Over the past two decades, public repositories like GEO and SRA have accumulated vast omics datasets, sparking a crucial discussion on secondary data analysis. Access to this data is vital for reproducibility, novel experiments, meta-analyses, and new discoveries. However, the extent and factors influencing reuse have been unclear.
A large-scale study analyzed over six million open-access publications from 2001 to 2025 to quantify reuse patterns and identify influencing factors. The analysis identified 213,213 omics-based publications, with approximately 65% based on secondary analysis, marking a significant shift. Since 2015, studies reusing existing gene expression data, particularly microarray data, have increasingly outnumbered those with new data. Despite this, a large portion of datasets, especially RNA-seq, remain underutilized, with over 72% of RNA-seq datasets in GEO and SRA not reused even once.
Reusability varies by data type; microarray data shows the highest average Reusability Index (RI), while RNA-seq and other sequencing data have lower RIs. Human datasets consistently exhibit higher reusability than non-human ones.

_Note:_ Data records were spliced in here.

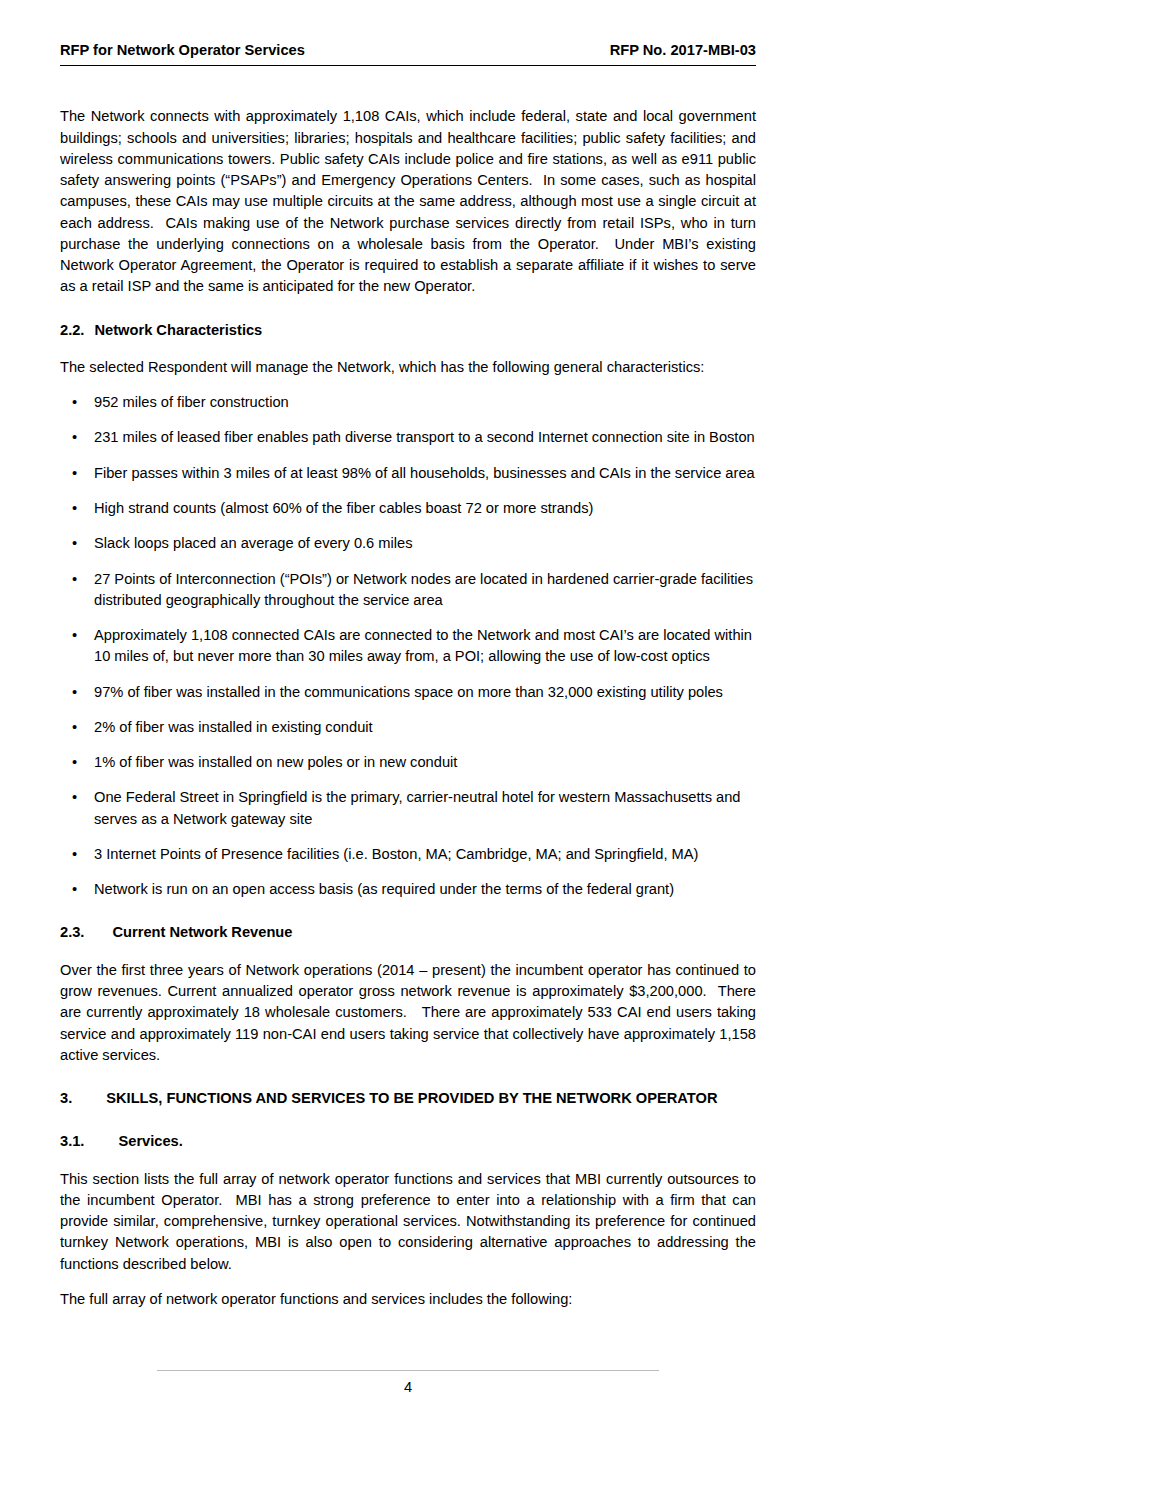RFP for Network Operator Services
RFP No. 2017-MBI-03
The Network connects with approximately 1,108 CAIs, which include federal, state and local government buildings; schools and universities; libraries; hospitals and healthcare facilities; public safety facilities; and wireless communications towers. Public safety CAIs include police and fire stations, as well as e911 public safety answering points (“PSAPs”) and Emergency Operations Centers. In some cases, such as hospital campuses, these CAIs may use multiple circuits at the same address, although most use a single circuit at each address. CAIs making use of the Network purchase services directly from retail ISPs, who in turn purchase the underlying connections on a wholesale basis from the Operator. Under MBI’s existing Network Operator Agreement, the Operator is required to establish a separate affiliate if it wishes to serve as a retail ISP and the same is anticipated for the new Operator.
2.2. Network Characteristics
The selected Respondent will manage the Network, which has the following general characteristics:
952 miles of fiber construction
231 miles of leased fiber enables path diverse transport to a second Internet connection site in Boston
Fiber passes within 3 miles of at least 98% of all households, businesses and CAIs in the service area
High strand counts (almost 60% of the fiber cables boast 72 or more strands)
Slack loops placed an average of every 0.6 miles
27 Points of Interconnection (“POIs”) or Network nodes are located in hardened carrier-grade facilities distributed geographically throughout the service area
Approximately 1,108 connected CAIs are connected to the Network and most CAI’s are located within 10 miles of, but never more than 30 miles away from, a POI; allowing the use of low-cost optics
97% of fiber was installed in the communications space on more than 32,000 existing utility poles
2% of fiber was installed in existing conduit
1% of fiber was installed on new poles or in new conduit
One Federal Street in Springfield is the primary, carrier-neutral hotel for western Massachusetts and serves as a Network gateway site
3 Internet Points of Presence facilities (i.e. Boston, MA; Cambridge, MA; and Springfield, MA)
Network is run on an open access basis (as required under the terms of the federal grant)
2.3. Current Network Revenue
Over the first three years of Network operations (2014 – present) the incumbent operator has continued to grow revenues. Current annualized operator gross network revenue is approximately $3,200,000. There are currently approximately 18 wholesale customers. There are approximately 533 CAI end users taking service and approximately 119 non-CAI end users taking service that collectively have approximately 1,158 active services.
3. SKILLS, FUNCTIONS AND SERVICES TO BE PROVIDED BY THE NETWORK OPERATOR
3.1. Services.
This section lists the full array of network operator functions and services that MBI currently outsources to the incumbent Operator. MBI has a strong preference to enter into a relationship with a firm that can provide similar, comprehensive, turnkey operational services. Notwithstanding its preference for continued turnkey Network operations, MBI is also open to considering alternative approaches to addressing the functions described below.
The full array of network operator functions and services includes the following:
4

Significant barriers to reuse persist, including incomplete metadata, lack of standardization, and the complexity of raw data formats. Many researchers also lack the necessary computational tools or expertise. The study proposes solutions: enforcing metadata standards, integrating automated data processing tools into repositories, formally recognizing data contributions with metrics like RI and Normalized Reusability Index (NRI), and incentivizing reuse through journals and funding agencies. Addressing these challenges is crucial to unlock the full potential of existing omics data.